Une primaire poussée par 178 élus de gauche

Dans leur pari pour l’heure très loin d’être gagné, ces citoyens comptent sur la ferveur populaire et le flot récent d’encouragements. Ces derniers ont en effet reçu le soutien, dans L’Obs du 30 juillet, de 178 élus de gauche et écologistes dont les députés Aurélien Taché, Paula Forteza et Pierre Larrouturou. Parmi les signataires de l’appel à une primaire populaire, figurent également l’ancien candidat des Verts à la présidentielle Noël Mamère, l’économiste Julia Cagé, la politologue Fatima Ouassak, l’actrice Juliette Binoche ou encore le réalisateur Cyril Dion.

Derrière cette primaire des militants au taquet pour réunir la gauche. © Jean-Charles-Léon.

Cette ferveur, ils comptent notamment aller la chercher dès la rentrée de septembre, mois pendant lequel le collectif va multiplier les actions de communication. Après un week-end dédié à la formation des nouveaux bénévoles, toutes et tous prendront la direction de Marseille pour y organiser trois jours d’échanges et de rencontres du 10 au 12 septembre.

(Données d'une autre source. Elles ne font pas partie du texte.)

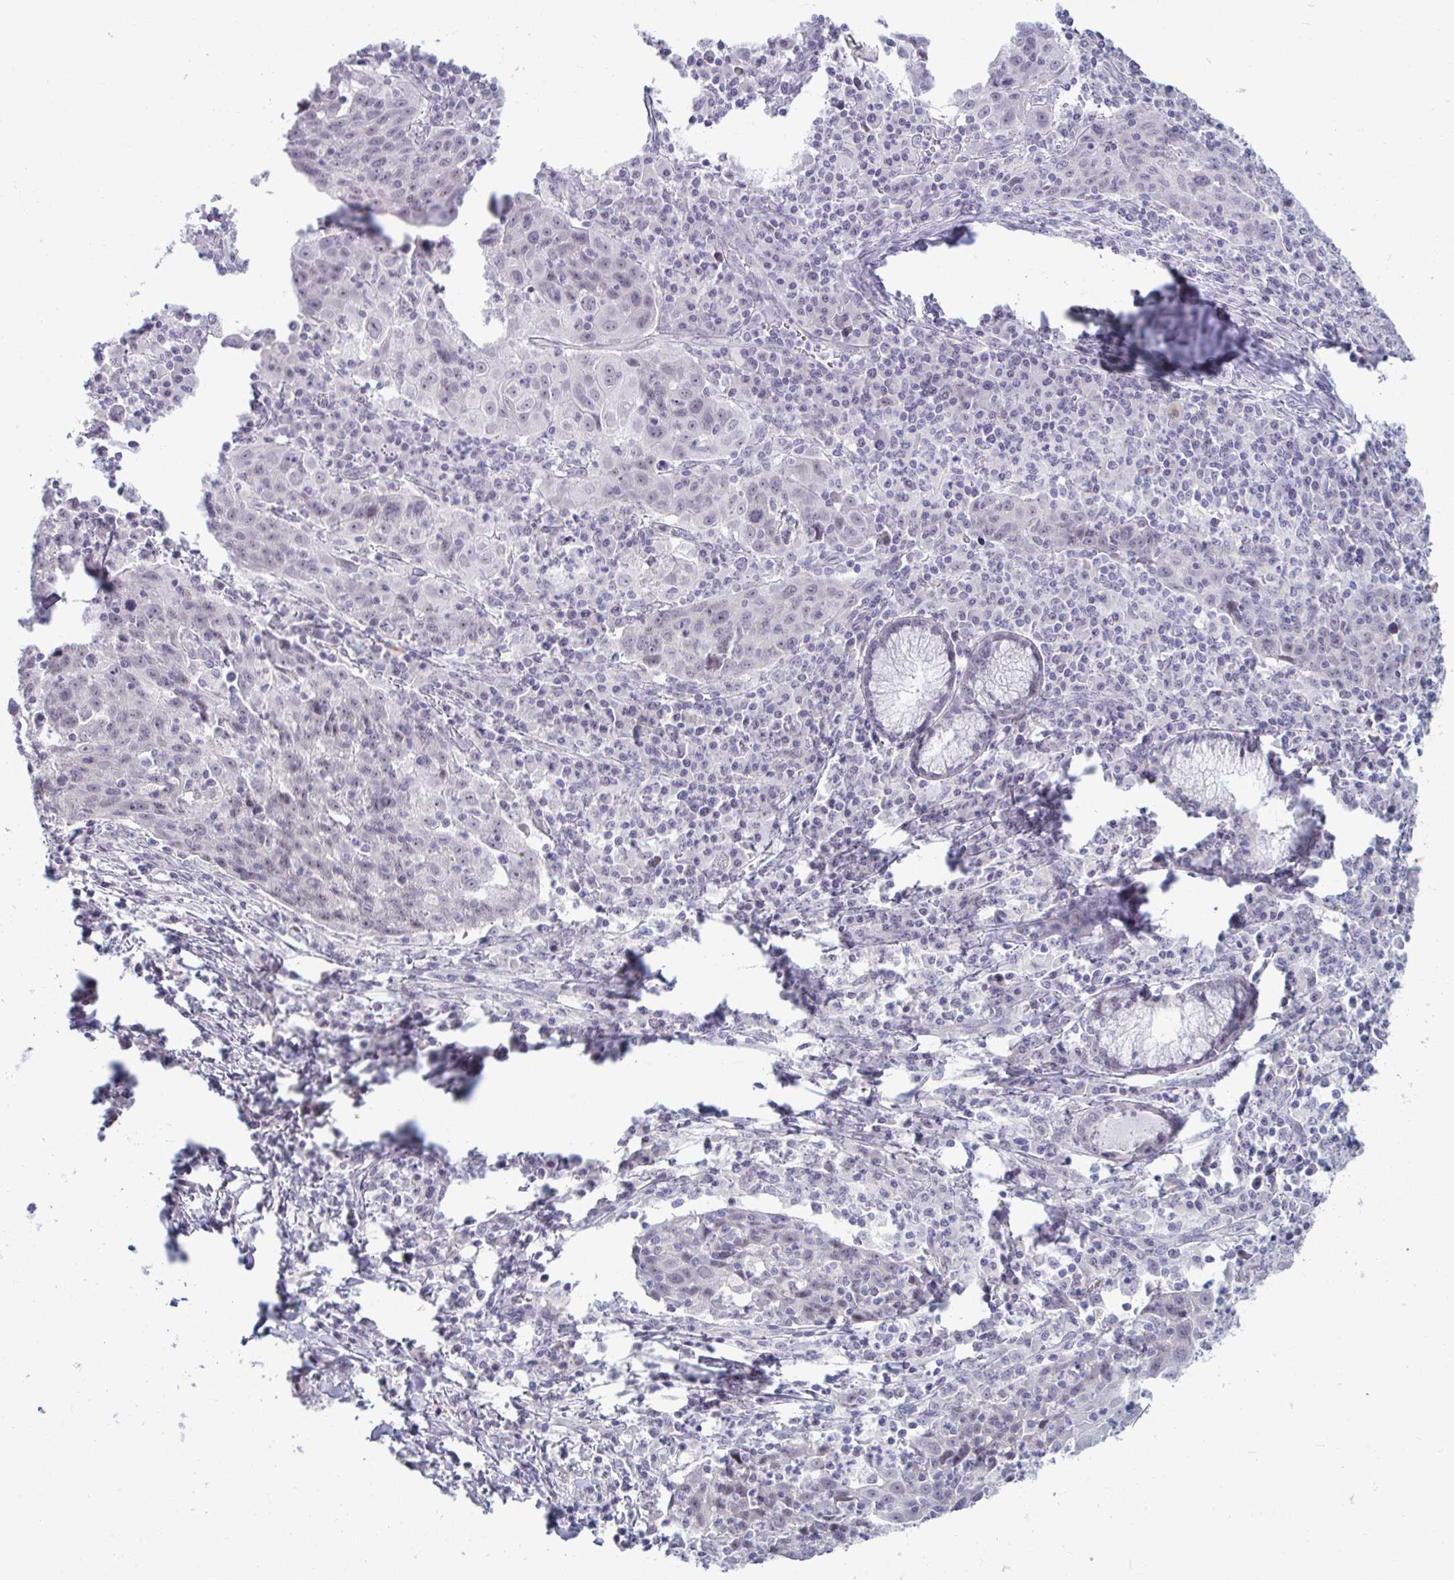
{"staining": {"intensity": "negative", "quantity": "none", "location": "none"}, "tissue": "lung cancer", "cell_type": "Tumor cells", "image_type": "cancer", "snomed": [{"axis": "morphology", "description": "Squamous cell carcinoma, NOS"}, {"axis": "morphology", "description": "Squamous cell carcinoma, metastatic, NOS"}, {"axis": "topography", "description": "Bronchus"}, {"axis": "topography", "description": "Lung"}], "caption": "High magnification brightfield microscopy of lung cancer (squamous cell carcinoma) stained with DAB (3,3'-diaminobenzidine) (brown) and counterstained with hematoxylin (blue): tumor cells show no significant staining. (Stains: DAB immunohistochemistry (IHC) with hematoxylin counter stain, Microscopy: brightfield microscopy at high magnification).", "gene": "RNASEH1", "patient": {"sex": "male", "age": 62}}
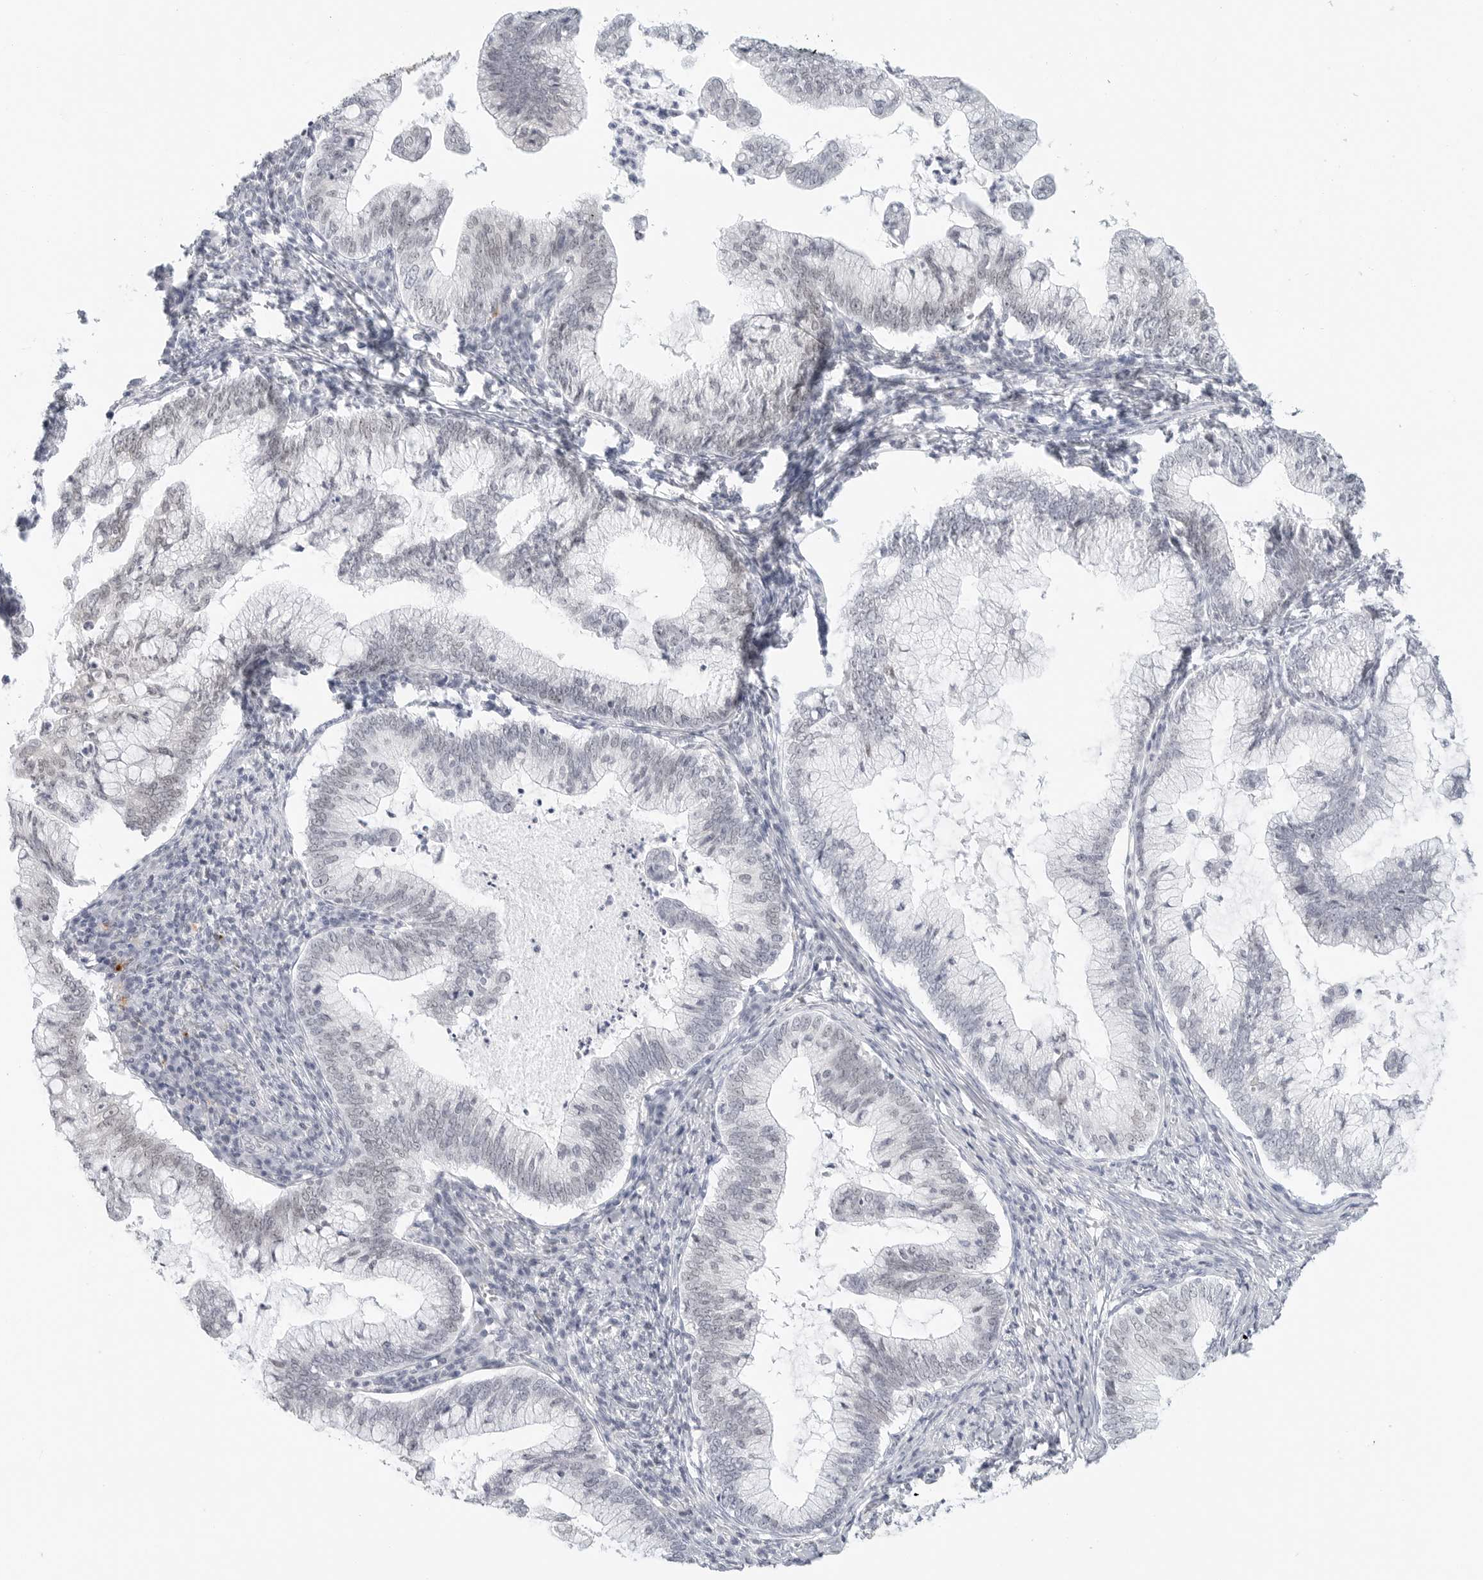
{"staining": {"intensity": "negative", "quantity": "none", "location": "none"}, "tissue": "cervical cancer", "cell_type": "Tumor cells", "image_type": "cancer", "snomed": [{"axis": "morphology", "description": "Adenocarcinoma, NOS"}, {"axis": "topography", "description": "Cervix"}], "caption": "Tumor cells show no significant expression in cervical cancer (adenocarcinoma).", "gene": "TSEN2", "patient": {"sex": "female", "age": 36}}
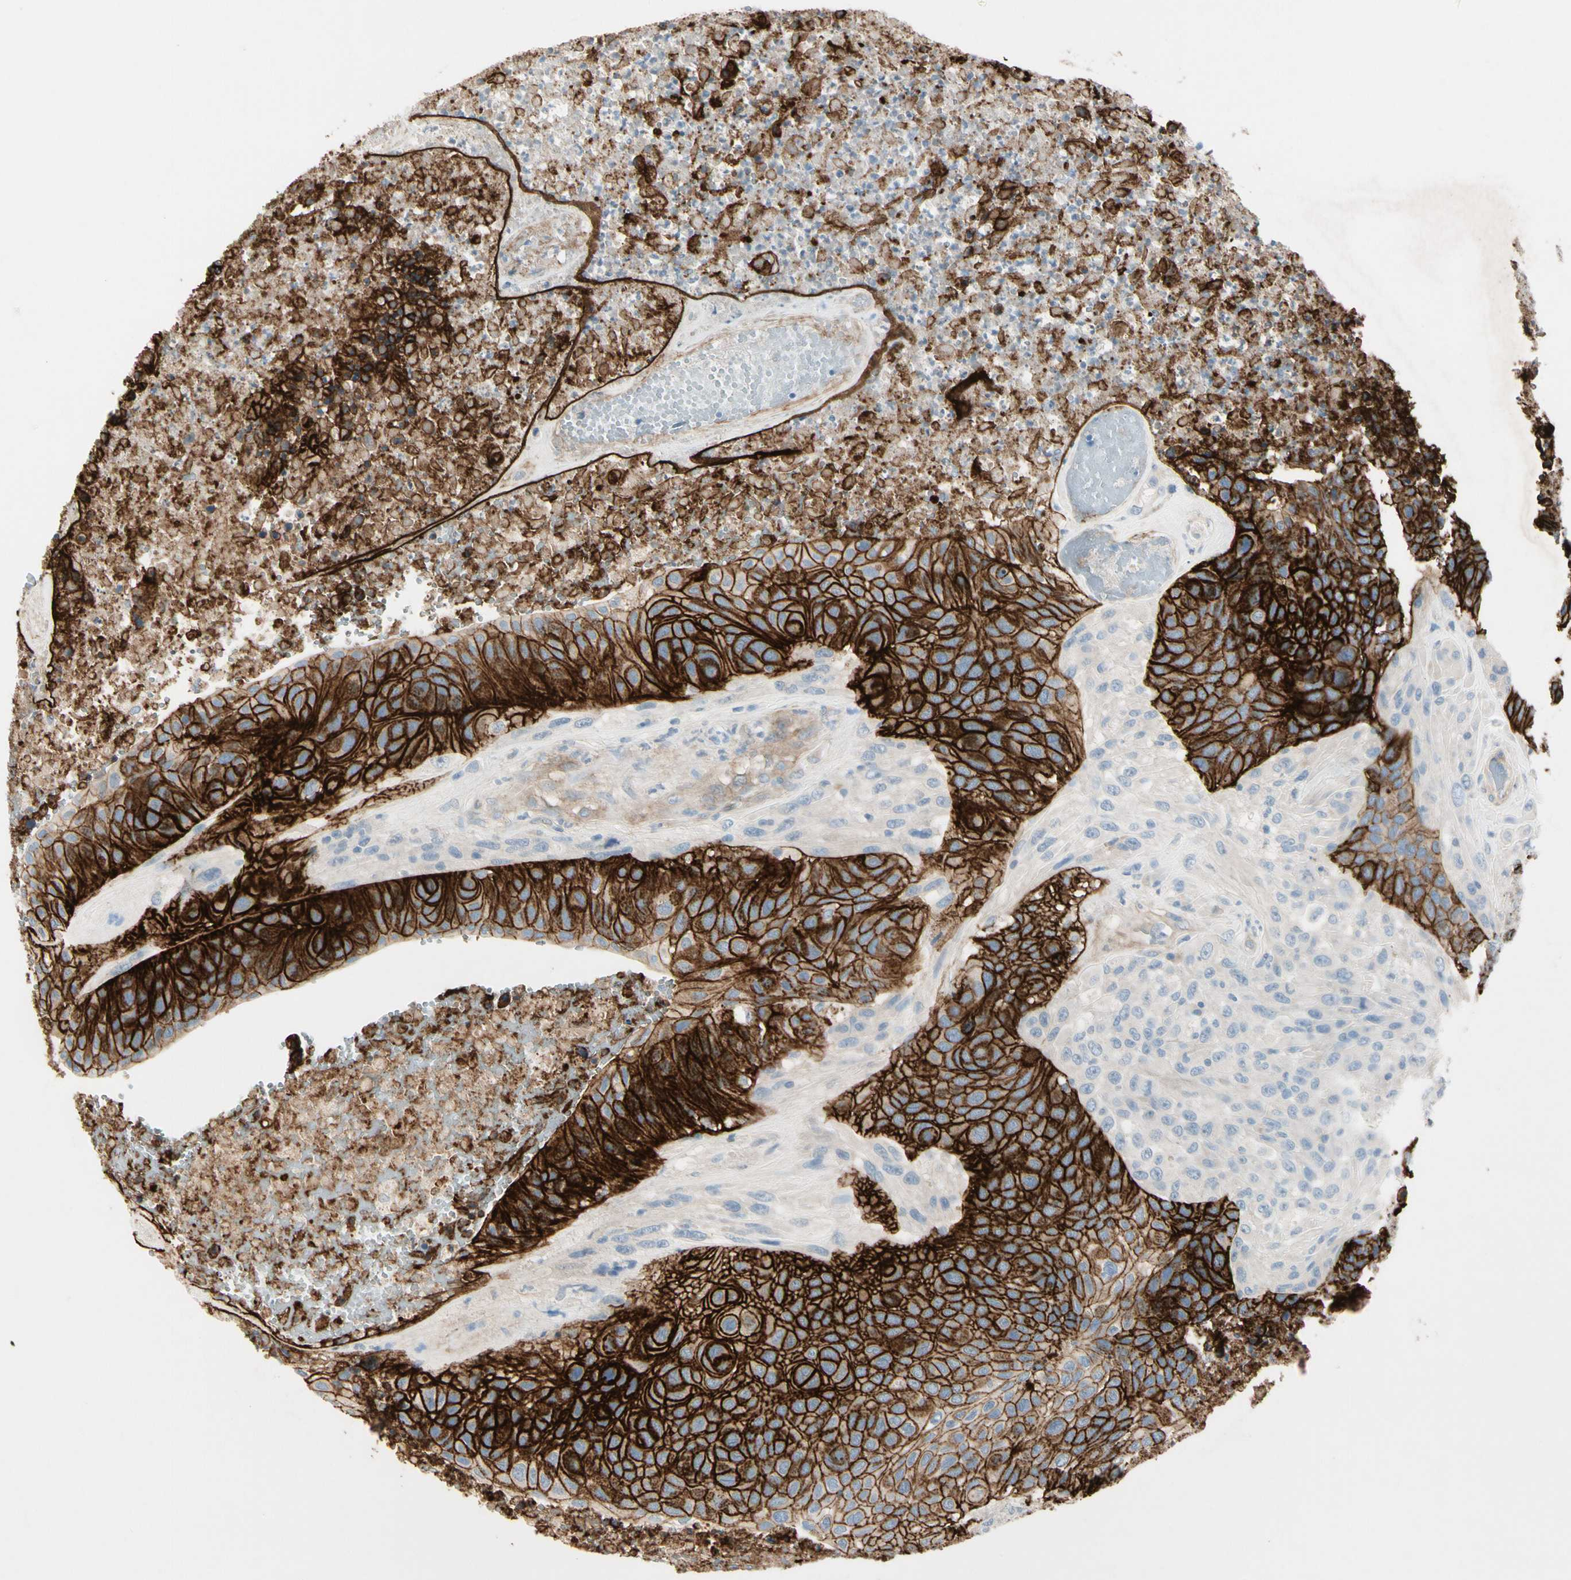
{"staining": {"intensity": "strong", "quantity": ">75%", "location": "cytoplasmic/membranous"}, "tissue": "urothelial cancer", "cell_type": "Tumor cells", "image_type": "cancer", "snomed": [{"axis": "morphology", "description": "Urothelial carcinoma, High grade"}, {"axis": "topography", "description": "Urinary bladder"}], "caption": "Urothelial cancer stained for a protein exhibits strong cytoplasmic/membranous positivity in tumor cells. The protein of interest is stained brown, and the nuclei are stained in blue (DAB (3,3'-diaminobenzidine) IHC with brightfield microscopy, high magnification).", "gene": "ITGA3", "patient": {"sex": "male", "age": 66}}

Désireux de surfer sur la dynamique du Printemps Marseillais victorieux des dernières municipales, ils souhaitent s’inspirer de toutes les bonnes pratiques de terrain au cœur d’une agglomération en transition toujours dominée par la droite conservatrice. Marseille, ville où le Président Macron a aussi lancé ce qui s’apparente à un début de campagne de réélection.

La seule chose qui peut nous faire échouer, c’est le défaitisme.

« La seule chose qui peut nous faire échouer, c’est le défaitisme, et à Marseille, ce qui nous intéresse, c’est cette dynamique d’espoir, insiste Mathilde. Dans une ville aux mains de la droite depuis des décennies, on avait l’impression que c’était inchangeable. Or des citoyens ont montré que c’était possible de renverser le sort des élections. » « Je ne peux pas dire qu’on va réussir à les convaincre mais on fera de notre mieux, répond quant à lui Samuel. J’ai confiance en eux, sur le fait qu’ils entendent à un moment donné que l’appel de la responsabilité doit être plus important que l’appel de la survie. »

Le collectif réunira à nouveau les siens le 17 septembre autour d’une réunion de travail planifiée dans la commune de Saint Médard en Jalles où le maire Stéphane Delpeyrat recevra le maire de Bordeaux Pierre Hurmic et bon nombre d’élus invités à réfléchir sur la stratégie en cours en termes de mobilisation. L’idée première étant de récolter et de consolider les 500 signatures nécessaires au candidat choisi à l’issue du vote final programmé entre le 18 et le 21 novembre prochains.